2020-03-23 06:33:33 | 小説3

ここは世田谷豪徳寺・49(さくら編)
《勢いで頷いてしまった》   



 ワケてん7の台本がきた。

 正確には『はるか ワケあり転校生の7ヵ月』という。

 坂東はるかさんの高校時代、ドラマチックな青春の7カ月を描いた前評判十分な小説の実写版。
 四月の下旬には本屋さんの店頭に並ぶ本なんだけど、前評判が高いので、夏に封切りの予定で映画化することになり、はるかさんの推薦で、あたしは、はるかの親友・鈴木由香の役を頂いた。

「今度、ワケてん7の実写版やるんだけど、さくらちゃん、出てくれないかな」

 まるで、ちょっとコンビニにお使いに行くような気楽さでお花見の最中に言われた。
「あ、はい」
 と、軽く返事した。正直頭の中は花より団子で、このあとどこでお昼にしようかと思案中だった。
「……え、『ワケてん』映画化するんですか!?」
「うん、ちょっとハズイんだけどね。ちょっとピュアな青春映画……大昔の日活青春ドラマじゃあるまいし……とは思ったんだけどね……けどね」
「『けどね』が多いですね」
「だって、自分が主人公の映画だよ。正直不安。で、キャストの一部を、わたしが選んで良いって条件で引き受けた」

 この時点では、舞い散る桜の花びらみたいにエキストラに毛が生えたような役だと思っていた。

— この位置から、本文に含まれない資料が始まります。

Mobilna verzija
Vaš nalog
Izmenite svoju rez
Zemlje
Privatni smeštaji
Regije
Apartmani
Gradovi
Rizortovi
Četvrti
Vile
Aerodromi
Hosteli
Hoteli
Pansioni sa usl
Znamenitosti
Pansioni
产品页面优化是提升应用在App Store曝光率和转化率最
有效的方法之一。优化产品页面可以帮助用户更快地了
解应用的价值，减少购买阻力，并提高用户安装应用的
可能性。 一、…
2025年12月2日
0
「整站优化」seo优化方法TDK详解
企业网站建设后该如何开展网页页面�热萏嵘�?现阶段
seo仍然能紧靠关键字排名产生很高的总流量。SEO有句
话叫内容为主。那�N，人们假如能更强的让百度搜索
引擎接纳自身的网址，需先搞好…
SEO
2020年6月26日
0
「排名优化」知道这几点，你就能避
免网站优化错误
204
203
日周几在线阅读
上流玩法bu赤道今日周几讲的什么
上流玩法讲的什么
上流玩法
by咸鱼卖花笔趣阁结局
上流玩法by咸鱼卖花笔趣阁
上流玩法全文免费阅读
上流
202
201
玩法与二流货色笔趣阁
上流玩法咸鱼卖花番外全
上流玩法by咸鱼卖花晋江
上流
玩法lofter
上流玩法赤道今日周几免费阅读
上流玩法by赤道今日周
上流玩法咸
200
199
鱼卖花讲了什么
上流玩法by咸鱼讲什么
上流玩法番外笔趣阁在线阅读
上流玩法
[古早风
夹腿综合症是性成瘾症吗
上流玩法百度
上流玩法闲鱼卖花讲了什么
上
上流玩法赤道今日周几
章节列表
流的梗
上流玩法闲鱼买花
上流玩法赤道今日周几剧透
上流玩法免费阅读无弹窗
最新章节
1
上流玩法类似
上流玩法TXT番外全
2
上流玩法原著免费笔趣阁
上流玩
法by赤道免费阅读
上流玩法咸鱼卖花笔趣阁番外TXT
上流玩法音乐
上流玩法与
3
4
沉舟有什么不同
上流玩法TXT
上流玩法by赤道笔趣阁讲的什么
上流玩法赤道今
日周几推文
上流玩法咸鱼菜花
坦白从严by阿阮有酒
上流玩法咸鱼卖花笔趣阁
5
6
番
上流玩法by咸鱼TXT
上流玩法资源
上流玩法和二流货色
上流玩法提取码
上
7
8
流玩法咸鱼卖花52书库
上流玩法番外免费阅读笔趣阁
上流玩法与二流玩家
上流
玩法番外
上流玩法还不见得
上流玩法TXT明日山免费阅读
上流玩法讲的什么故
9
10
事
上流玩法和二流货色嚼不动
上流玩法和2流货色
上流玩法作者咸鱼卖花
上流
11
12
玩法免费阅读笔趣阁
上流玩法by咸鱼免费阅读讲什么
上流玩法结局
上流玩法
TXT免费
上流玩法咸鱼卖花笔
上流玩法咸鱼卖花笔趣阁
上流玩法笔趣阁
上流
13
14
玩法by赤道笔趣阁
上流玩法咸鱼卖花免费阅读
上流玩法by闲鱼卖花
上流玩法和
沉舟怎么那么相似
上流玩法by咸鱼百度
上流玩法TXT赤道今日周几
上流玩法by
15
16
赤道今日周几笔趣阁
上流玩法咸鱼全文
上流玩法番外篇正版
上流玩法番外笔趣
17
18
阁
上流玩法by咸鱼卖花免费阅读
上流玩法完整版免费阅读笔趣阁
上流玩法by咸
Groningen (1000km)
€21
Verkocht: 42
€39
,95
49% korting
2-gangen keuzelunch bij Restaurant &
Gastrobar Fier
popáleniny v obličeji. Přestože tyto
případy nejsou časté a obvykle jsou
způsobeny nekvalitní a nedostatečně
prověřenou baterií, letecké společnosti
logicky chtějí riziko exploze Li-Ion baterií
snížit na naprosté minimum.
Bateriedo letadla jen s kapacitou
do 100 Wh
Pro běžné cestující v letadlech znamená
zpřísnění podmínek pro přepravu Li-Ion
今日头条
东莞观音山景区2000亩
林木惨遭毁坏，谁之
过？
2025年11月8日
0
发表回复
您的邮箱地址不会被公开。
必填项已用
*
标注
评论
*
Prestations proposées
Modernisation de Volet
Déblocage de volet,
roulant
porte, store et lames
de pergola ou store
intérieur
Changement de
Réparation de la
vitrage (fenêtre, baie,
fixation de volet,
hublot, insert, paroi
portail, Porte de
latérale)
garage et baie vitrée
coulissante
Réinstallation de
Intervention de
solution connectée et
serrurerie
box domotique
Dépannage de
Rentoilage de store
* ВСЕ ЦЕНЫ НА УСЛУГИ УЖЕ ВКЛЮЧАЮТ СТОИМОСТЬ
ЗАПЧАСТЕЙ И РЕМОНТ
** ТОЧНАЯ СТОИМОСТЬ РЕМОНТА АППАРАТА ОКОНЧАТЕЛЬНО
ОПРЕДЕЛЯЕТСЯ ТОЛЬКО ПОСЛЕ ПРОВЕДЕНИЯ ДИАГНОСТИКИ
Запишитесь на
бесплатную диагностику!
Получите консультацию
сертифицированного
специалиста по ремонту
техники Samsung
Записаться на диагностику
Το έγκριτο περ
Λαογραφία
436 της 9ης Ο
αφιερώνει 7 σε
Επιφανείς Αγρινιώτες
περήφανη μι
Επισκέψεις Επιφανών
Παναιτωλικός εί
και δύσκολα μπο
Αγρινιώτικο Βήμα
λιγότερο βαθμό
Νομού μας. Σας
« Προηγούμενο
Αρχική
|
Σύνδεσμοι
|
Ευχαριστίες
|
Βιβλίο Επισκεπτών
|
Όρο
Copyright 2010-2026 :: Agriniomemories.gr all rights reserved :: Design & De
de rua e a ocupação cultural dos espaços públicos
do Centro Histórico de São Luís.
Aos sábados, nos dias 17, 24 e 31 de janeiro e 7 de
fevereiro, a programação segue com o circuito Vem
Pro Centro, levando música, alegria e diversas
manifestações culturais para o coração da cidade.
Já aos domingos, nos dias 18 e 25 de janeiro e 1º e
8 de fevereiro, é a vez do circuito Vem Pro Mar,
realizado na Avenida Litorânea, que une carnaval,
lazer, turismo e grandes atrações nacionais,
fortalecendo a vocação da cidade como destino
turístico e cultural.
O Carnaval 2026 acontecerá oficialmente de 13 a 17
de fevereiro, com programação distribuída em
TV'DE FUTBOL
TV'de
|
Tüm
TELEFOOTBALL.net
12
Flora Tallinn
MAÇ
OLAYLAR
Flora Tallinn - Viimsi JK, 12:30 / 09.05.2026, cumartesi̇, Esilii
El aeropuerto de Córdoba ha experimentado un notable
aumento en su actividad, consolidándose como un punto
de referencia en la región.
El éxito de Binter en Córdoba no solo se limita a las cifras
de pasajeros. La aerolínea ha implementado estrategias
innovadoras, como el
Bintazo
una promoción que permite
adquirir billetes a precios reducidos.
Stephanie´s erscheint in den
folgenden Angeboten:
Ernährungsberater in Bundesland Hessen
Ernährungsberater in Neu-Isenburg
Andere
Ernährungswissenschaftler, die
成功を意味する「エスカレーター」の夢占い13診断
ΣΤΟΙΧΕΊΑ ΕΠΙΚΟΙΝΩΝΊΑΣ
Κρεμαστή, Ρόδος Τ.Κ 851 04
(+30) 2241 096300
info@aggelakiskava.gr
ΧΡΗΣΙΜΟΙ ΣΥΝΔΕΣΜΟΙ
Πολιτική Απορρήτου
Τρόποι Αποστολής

 多分、東亜美と、住野綾とかの、はるかのイジメ役。ラストで和解して、ちょっと仲良くなる。その程度の役だと思っていた。
「親友の鈴木由香をやってもらいたいの」
「ギョエー!」
「ハハ、ギョエーは、わたしよ。わたしの、あの7カ月は、今時めずらしいピュアなお話らしいのよ」
 そう言って、はるかさんは、まわりに一杯いる家族連れに目をやった。
「みんな仲の良い家族に見えてるけど、家族の絆って、案外もろいんだよね。高校生のころのわたしは気づかなかった。それだけの話なんだけどね」

 それだけなんてもんじゃない。

 あたしは原作になった『はるか 真田山学院高校演劇部物語』を読んでいるから分かっている。
 元は成城にお家があるIT関連会社の社長の一人娘。それが会社の倒産で、実家の南千住にある従業員三人の印刷会社の名ばかり専務の……要は下町の女の子。そして、高校二年になったばかりで両親が離婚して大阪へお母さんといっしょに引っ越し。そこから、さらに苦労が……そこまで思い出していると、はるかさんが、まるで後を続けるように言った。
「わたし、時間と努力があれば家族って、取り戻せると思ってた。だから、お金貯めたり借りたりして南千住にもどったら、お父さんには秀美さんて、新しい奥さんがいた……」
「あの荒川の河川敷で大泣きするシーン、感動的でした!」
「あそこ一番ハズイの。普通の子だったら、親が別れたら、『あ、そう』てなもんらしいのよね」
「でも、あれがあったから、みんなの絆が強まったんじゃないですか」
「結果的にはね。わたしは、そんな自覚なんにも無かったけど」

 で、あたしは、核心に入った。

「だからこそ、今時貴重な愛の物語に……鈴木由香って、それに大きな影響あたえるんですよね?」
「そうよ。カレはもってかれちゃうし、シバキ倒して、わたし停学になっちゃうし。でも、心の友なのよね」
「あれって、カレの吉川裕也をシバキ倒そうとしたら、由香が間に入って、シバカれるんですよね」
「うん、あの痛みは今でも覚えてる」
「は……?」
「シバイた人間も痛いんだよ……ま、この役はさくらちゃんじゃなきゃ務まらないからよろしくね!」
「は、はい」

 勢いで頷いてしまった。

「ああ、お腹空いてきた。お昼にしようか!」
「はい、ちょっと適当なお店検索してみますね」
 スマホ出してスイッチ入れたら、はるかさんが、その手をさえぎった。
「お昼は手配済みだから」

 公園の向こうから、お弁当のデリバリーのオニイサンがやってきた。

 ま、こんな調子でハメられたと言っていい。由香の役は正直重い。
 なんたって、全編大阪弁。

 なのよね!

 それに、明日からは高校二年生。あたし自身将来のこと真剣に考えなきゃ。

 あたしは、まだ女優を専業にする覚悟はできていなかった。